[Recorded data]
- Opening Delimiter -

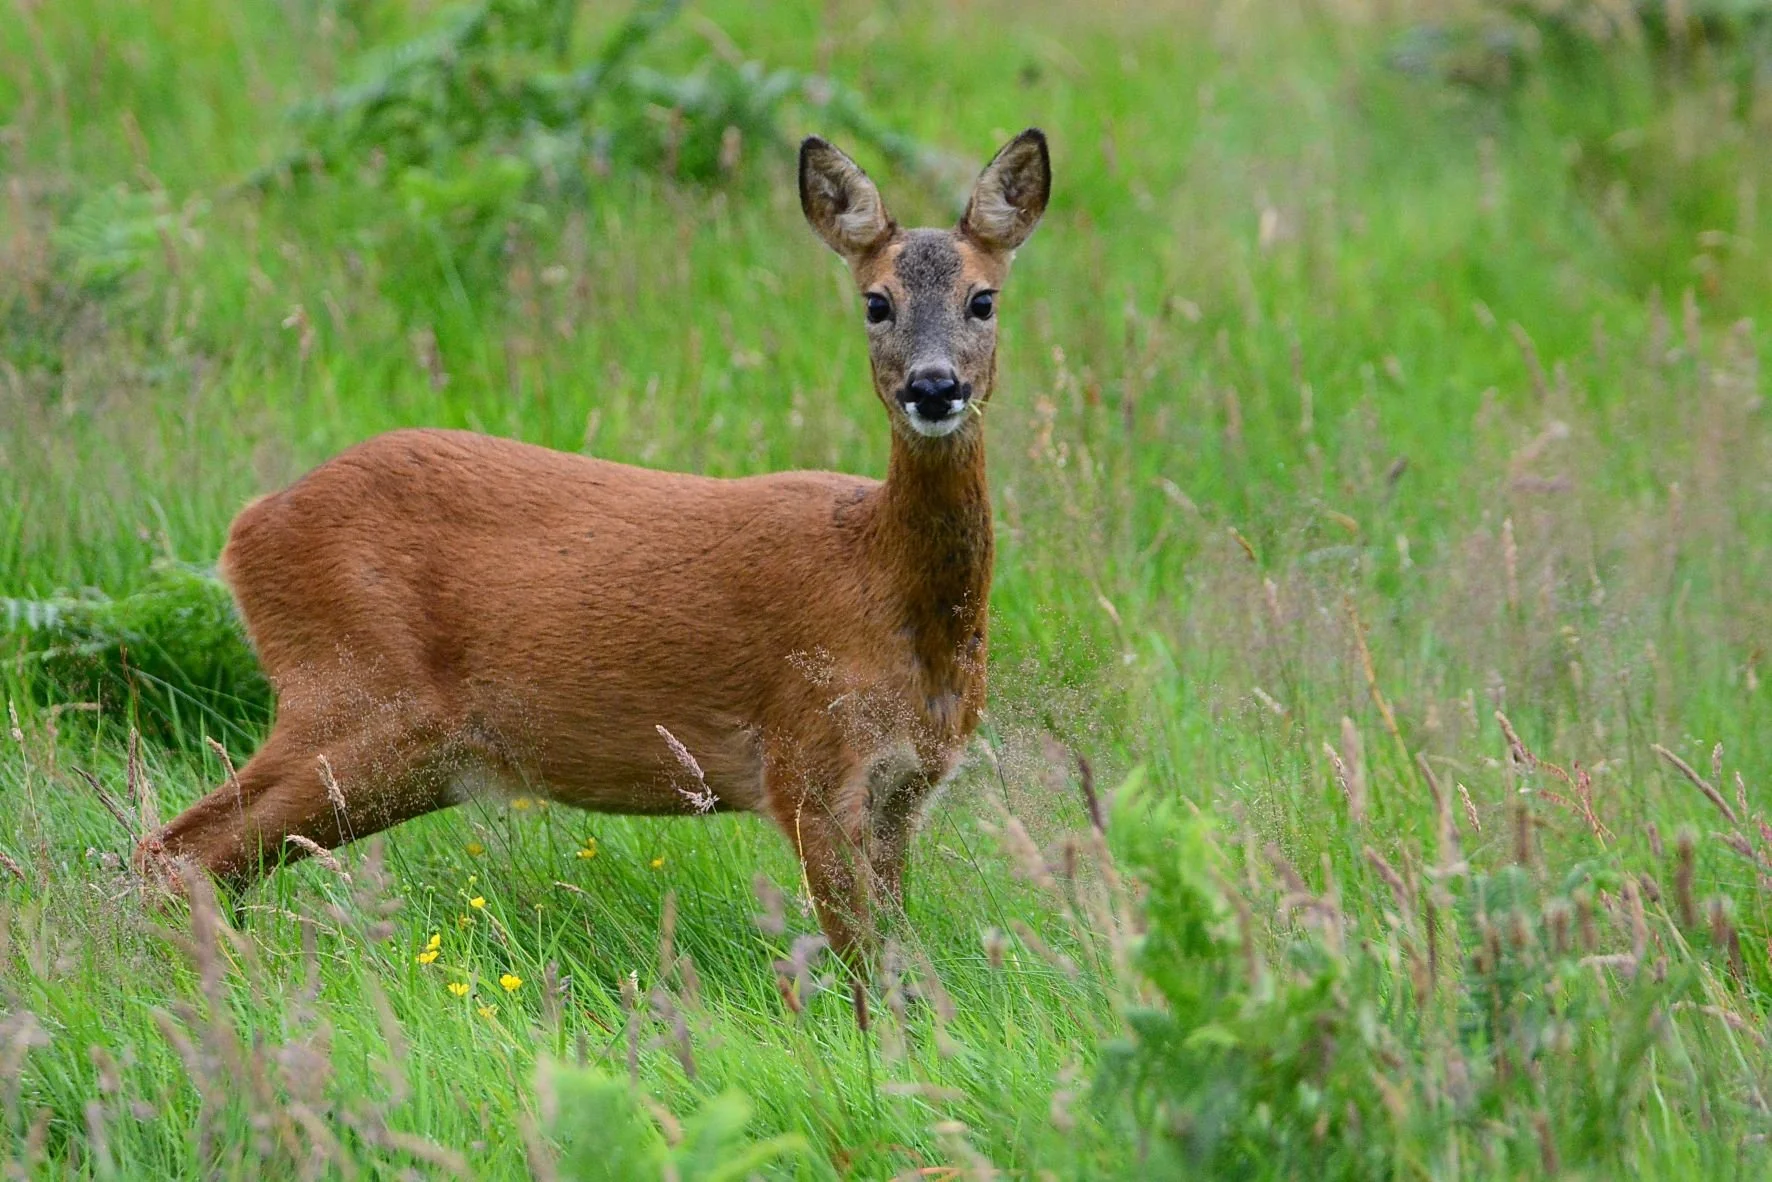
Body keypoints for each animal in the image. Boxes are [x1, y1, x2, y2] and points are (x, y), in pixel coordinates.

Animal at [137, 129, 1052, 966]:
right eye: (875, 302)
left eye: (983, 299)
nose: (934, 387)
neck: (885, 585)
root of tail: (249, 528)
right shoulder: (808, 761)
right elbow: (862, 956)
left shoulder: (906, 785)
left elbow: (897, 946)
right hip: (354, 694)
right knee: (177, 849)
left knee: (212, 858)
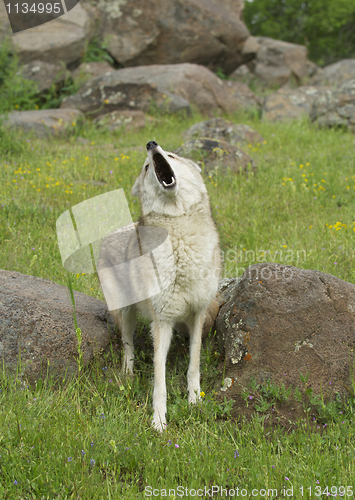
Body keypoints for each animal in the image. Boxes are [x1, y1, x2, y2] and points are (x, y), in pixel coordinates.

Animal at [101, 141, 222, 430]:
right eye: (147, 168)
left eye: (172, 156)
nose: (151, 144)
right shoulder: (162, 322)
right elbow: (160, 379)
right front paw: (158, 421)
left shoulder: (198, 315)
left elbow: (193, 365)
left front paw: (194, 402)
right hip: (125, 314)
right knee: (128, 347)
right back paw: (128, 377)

- Closing Delimiter -
- Opening Delimiter -

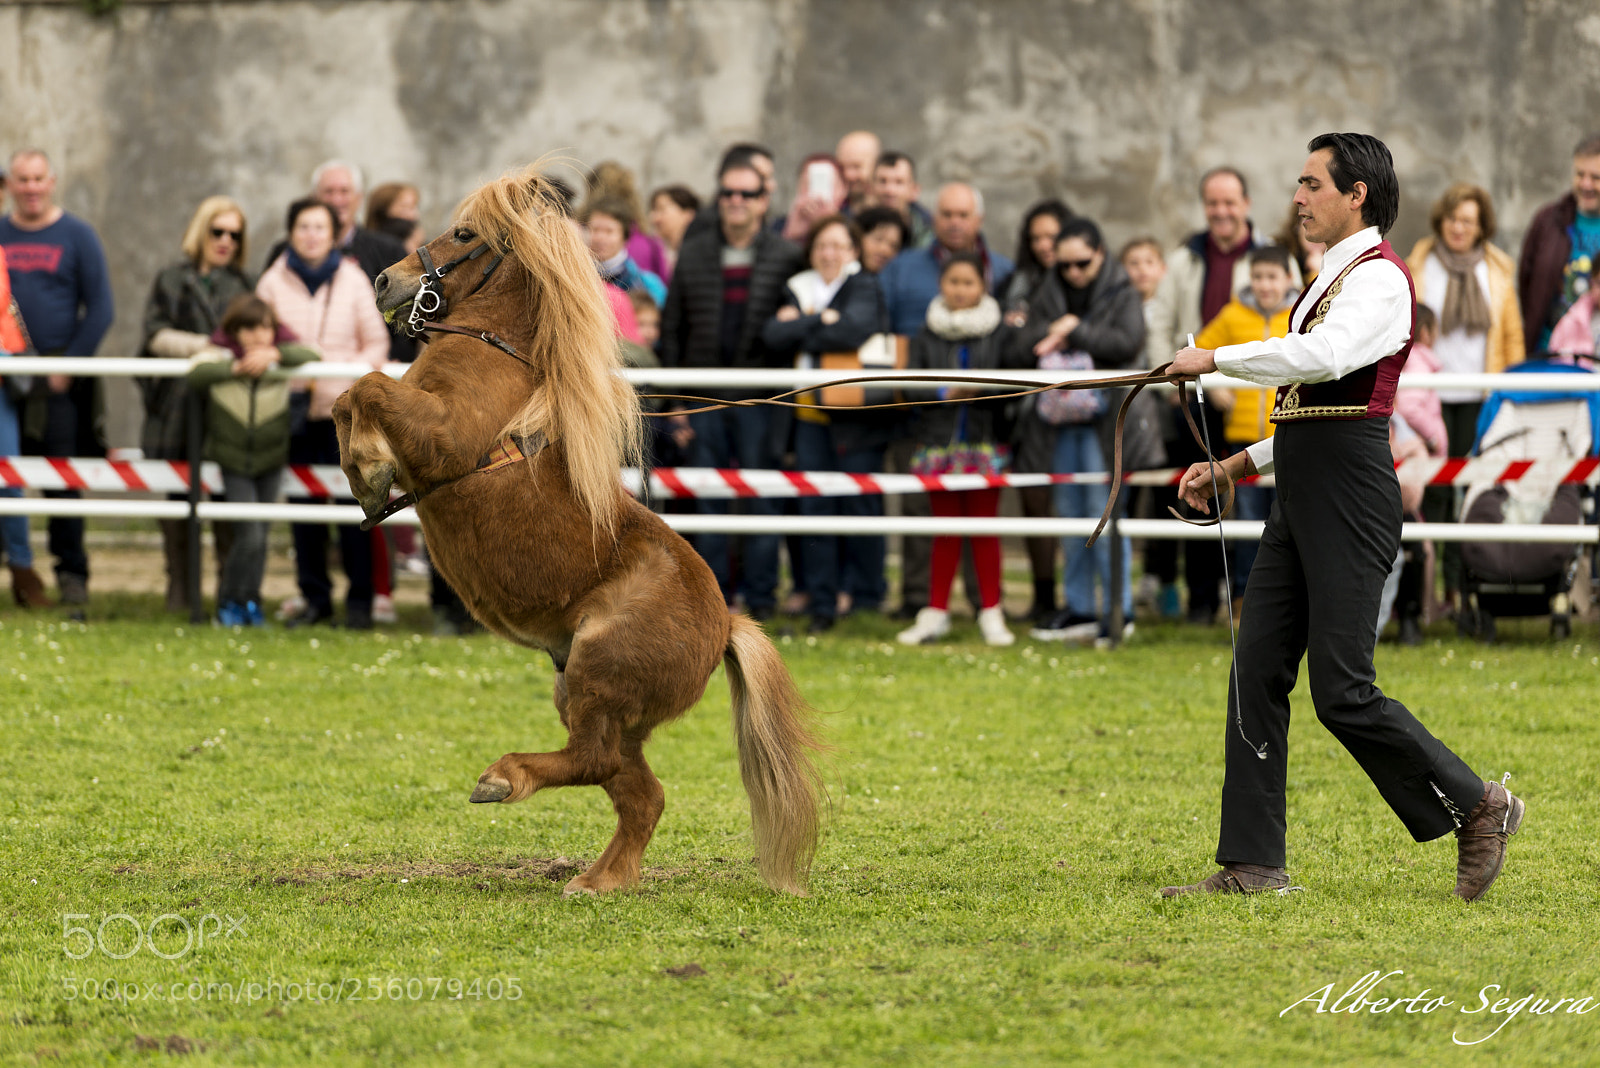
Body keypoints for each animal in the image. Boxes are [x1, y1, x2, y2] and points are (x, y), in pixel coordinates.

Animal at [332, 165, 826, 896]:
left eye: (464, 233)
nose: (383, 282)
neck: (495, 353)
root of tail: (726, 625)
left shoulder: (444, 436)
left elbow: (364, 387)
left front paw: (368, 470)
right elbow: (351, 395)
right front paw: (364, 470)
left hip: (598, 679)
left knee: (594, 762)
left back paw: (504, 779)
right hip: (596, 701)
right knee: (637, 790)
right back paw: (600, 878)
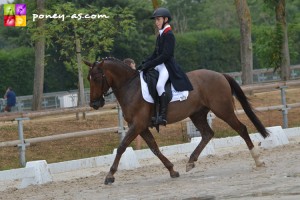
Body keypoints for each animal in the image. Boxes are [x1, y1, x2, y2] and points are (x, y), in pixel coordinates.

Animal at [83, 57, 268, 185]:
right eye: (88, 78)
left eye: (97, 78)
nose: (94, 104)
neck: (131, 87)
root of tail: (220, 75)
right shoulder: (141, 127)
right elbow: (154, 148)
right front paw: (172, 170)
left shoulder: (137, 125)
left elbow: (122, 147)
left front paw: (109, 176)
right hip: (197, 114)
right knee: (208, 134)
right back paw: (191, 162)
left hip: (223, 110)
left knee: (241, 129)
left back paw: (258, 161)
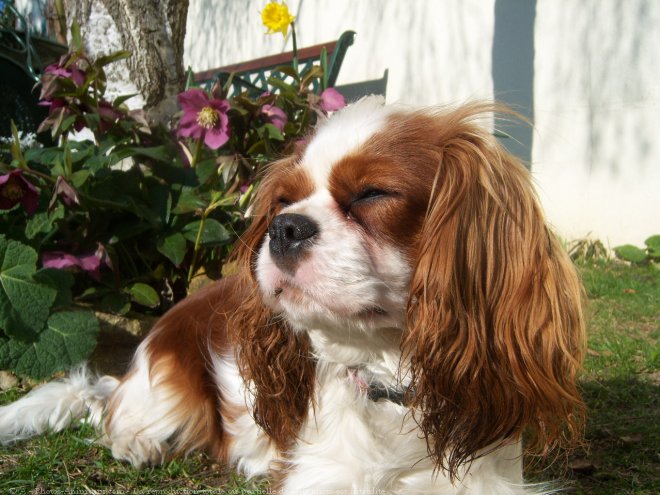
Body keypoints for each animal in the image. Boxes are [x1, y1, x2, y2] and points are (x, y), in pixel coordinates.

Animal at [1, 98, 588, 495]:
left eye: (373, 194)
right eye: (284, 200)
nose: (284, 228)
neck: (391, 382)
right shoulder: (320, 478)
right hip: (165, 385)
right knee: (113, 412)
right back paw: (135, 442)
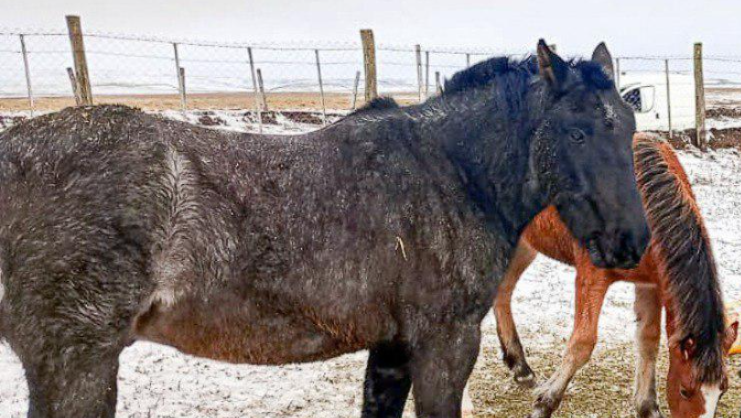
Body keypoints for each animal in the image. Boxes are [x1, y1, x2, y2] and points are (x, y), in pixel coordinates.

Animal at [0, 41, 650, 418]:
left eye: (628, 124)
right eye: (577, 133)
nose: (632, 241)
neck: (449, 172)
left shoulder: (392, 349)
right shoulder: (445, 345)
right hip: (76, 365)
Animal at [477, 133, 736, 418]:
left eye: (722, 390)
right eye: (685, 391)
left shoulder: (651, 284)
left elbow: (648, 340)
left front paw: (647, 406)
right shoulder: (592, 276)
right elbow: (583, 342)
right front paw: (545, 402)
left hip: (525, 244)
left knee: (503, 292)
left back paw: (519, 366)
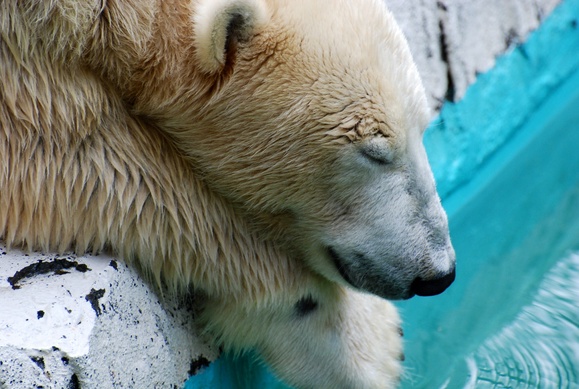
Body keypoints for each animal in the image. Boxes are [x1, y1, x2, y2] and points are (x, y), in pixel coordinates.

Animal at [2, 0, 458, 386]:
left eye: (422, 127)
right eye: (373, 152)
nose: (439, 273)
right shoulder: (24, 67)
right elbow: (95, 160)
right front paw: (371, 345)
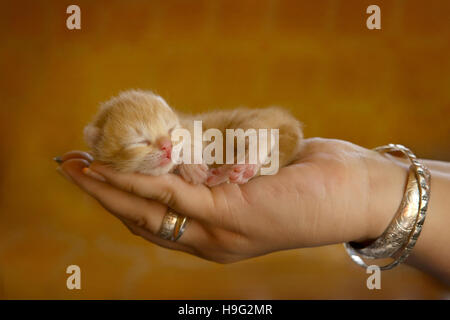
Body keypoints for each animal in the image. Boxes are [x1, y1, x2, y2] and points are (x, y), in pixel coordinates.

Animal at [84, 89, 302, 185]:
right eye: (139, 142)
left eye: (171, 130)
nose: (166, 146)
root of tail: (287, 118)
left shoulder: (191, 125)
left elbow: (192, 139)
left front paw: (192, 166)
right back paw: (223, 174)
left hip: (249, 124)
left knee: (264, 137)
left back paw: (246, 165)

- Closing Delimiter -
- Opening Delimiter -

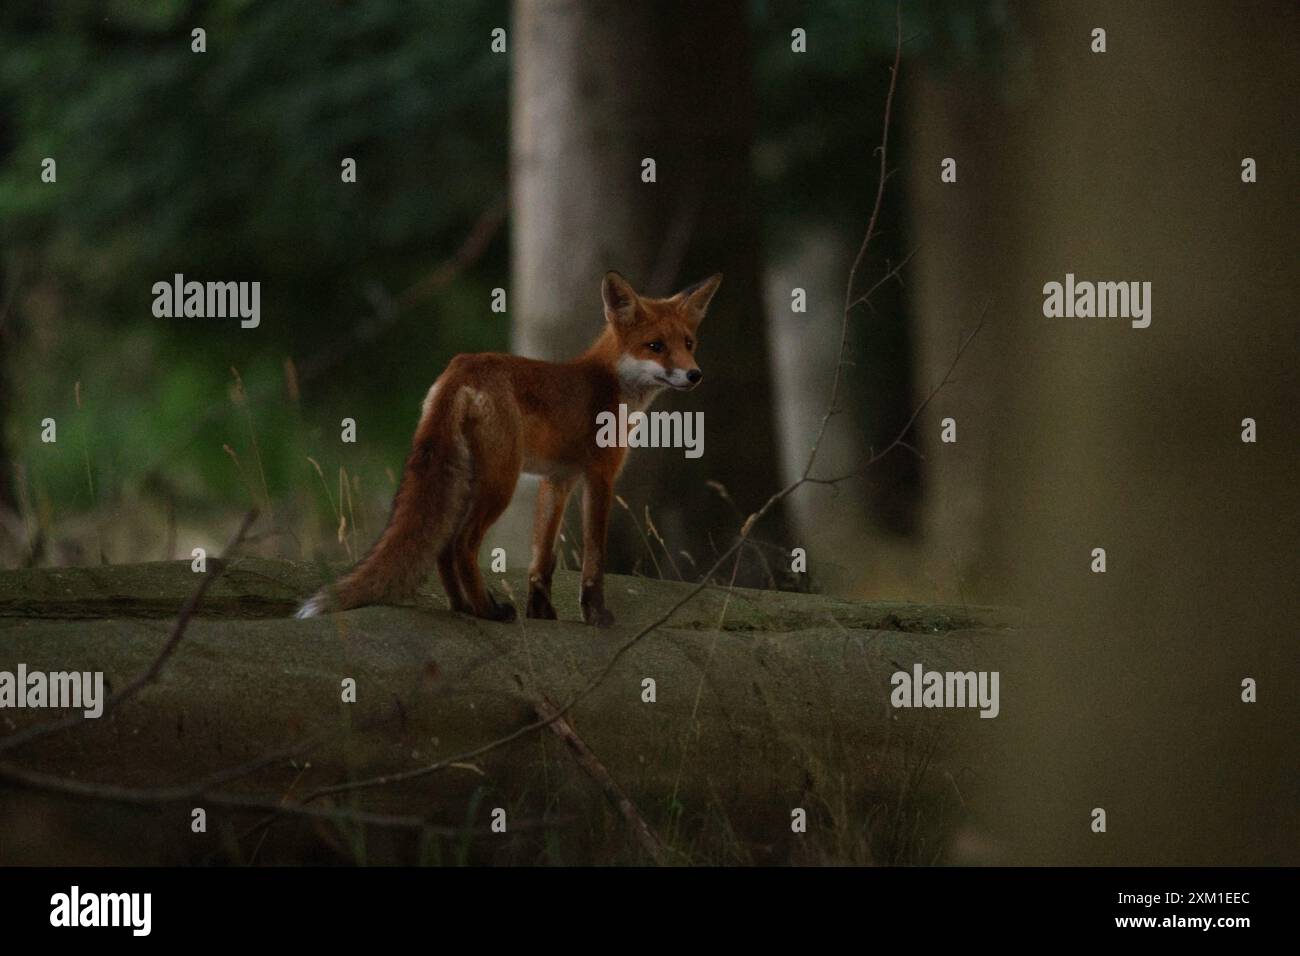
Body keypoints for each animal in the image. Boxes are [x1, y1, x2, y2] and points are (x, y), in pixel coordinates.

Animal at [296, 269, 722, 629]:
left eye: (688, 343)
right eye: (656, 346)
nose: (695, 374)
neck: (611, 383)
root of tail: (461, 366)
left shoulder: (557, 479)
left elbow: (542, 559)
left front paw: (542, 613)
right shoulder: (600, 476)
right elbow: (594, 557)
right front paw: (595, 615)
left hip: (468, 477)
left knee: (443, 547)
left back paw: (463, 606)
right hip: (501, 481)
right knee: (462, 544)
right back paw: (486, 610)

- Closing Delimiter -

### Task goal
Which lines above run from the one containing "neck: (495, 353)" down to the one containing "right back paw: (600, 878)"? Repeat exactly those, both ends included, and nothing else.

### Finished task
neck: (495, 353)
root of tail: (726, 625)
left shoulder: (444, 436)
left elbow: (364, 387)
left front paw: (368, 470)
right elbow: (351, 395)
right front paw: (364, 470)
left hip: (598, 679)
left knee: (594, 762)
left back paw: (504, 779)
right hip: (596, 701)
right knee: (637, 790)
right back paw: (600, 878)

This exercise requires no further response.